Segment Start: TASK MATERIAL
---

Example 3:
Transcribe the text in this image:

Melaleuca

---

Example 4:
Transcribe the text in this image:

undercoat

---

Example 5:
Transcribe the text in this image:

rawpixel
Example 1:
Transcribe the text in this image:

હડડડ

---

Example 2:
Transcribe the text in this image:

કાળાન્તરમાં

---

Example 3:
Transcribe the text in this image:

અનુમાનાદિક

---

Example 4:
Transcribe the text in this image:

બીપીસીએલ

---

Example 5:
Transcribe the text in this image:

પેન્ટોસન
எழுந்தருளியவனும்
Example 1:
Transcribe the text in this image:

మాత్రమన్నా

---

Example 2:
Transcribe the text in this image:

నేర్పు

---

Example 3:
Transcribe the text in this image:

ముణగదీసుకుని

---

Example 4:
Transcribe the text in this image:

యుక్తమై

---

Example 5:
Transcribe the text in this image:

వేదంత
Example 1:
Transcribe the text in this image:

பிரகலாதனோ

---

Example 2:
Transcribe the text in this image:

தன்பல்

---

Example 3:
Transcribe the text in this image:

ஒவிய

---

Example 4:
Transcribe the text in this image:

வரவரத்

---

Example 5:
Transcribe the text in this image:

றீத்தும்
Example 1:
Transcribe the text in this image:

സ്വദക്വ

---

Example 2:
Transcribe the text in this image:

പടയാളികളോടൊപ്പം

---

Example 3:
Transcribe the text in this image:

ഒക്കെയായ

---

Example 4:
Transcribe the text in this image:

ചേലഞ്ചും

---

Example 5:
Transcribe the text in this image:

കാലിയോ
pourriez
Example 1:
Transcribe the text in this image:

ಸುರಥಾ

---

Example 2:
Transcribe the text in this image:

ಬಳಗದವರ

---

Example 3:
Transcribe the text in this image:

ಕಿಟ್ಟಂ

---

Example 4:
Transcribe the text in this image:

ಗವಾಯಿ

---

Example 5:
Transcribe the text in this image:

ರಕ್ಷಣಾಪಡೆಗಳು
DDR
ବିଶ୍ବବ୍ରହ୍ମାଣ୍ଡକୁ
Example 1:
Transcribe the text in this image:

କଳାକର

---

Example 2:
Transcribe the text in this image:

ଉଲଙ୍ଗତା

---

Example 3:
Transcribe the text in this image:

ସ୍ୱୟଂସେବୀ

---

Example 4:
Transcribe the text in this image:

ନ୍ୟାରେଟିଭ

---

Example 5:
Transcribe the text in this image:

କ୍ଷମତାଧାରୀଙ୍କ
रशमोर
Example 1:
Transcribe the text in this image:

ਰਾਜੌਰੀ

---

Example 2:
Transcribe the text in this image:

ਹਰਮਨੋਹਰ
Segment End: TASK MATERIAL
* HOW TO COMPLETE THIS TASK:
Whatever appears in the listing should be copied exactly and completely.

* RESULT OF THIS EXERCISE:
---

Example 3:
Transcribe the text in this image:

Melaleuca

---

Example 4:
Transcribe the text in this image:

undercoat

---

Example 5:
Transcribe the text in this image:

rawpixel
Example 1:
Transcribe the text in this image:

હડડડ

---

Example 2:
Transcribe the text in this image:

કાળાન્તરમાં

---

Example 3:
Transcribe the text in this image:

અનુમાનાદિક

---

Example 4:
Transcribe the text in this image:

બીપીસીએલ

---

Example 5:
Transcribe the text in this image:

પેન્ટોસન
எழுந்தருளியவனும்
Example 1:
Transcribe the text in this image:

మాత్రమన్నా

---

Example 2:
Transcribe the text in this image:

నేర్పు

---

Example 3:
Transcribe the text in this image:

ముణగదీసుకుని

---

Example 4:
Transcribe the text in this image:

యుక్తమై

---

Example 5:
Transcribe the text in this image:

వేదంత
Example 1:
Transcribe the text in this image:

பிரகலாதனோ

---

Example 2:
Transcribe the text in this image:

தன்பல்

---

Example 3:
Transcribe the text in this image:

ஒவிய

---

Example 4:
Transcribe the text in this image:

வரவரத்

---

Example 5:
Transcribe the text in this image:

றீத்தும்
Example 1:
Transcribe the text in this image:

സ്വദക്വ

---

Example 2:
Transcribe the text in this image:

പടയാളികളോടൊപ്പം

---

Example 3:
Transcribe the text in this image:

ഒക്കെയായ

---

Example 4:
Transcribe the text in this image:

ചേലഞ്ചും

---

Example 5:
Transcribe the text in this image:

കാലിയോ
pourriez
Example 1:
Transcribe the text in this image:

ಸುರಥಾ

---

Example 2:
Transcribe the text in this image:

ಬಳಗದವರ

---

Example 3:
Transcribe the text in this image:

ಕಿಟ್ಟಂ

---

Example 4:
Transcribe the text in this image:

ಗವಾಯಿ

---

Example 5:
Transcribe the text in this image:

ರಕ್ಷಣಾಪಡೆಗಳು
DDR
ବିଶ୍ବବ୍ରହ୍ମାଣ୍ଡକୁ
Example 1:
Transcribe the text in this image:

କଳାକର

---

Example 2:
Transcribe the text in this image:

ଉଲଙ୍ଗତା

---

Example 3:
Transcribe the text in this image:

ସ୍ୱୟଂସେବୀ

---

Example 4:
Transcribe the text in this image:

ନ୍ୟାରେଟିଭ

---

Example 5:
Transcribe the text in this image:

କ୍ଷମତାଧାରୀଙ୍କ
रशमोर
Example 1:
Transcribe the text in this image:

ਰਾਜੌਰੀ

---

Example 2:
Transcribe the text in this image:

ਹਰਮਨੋਹਰ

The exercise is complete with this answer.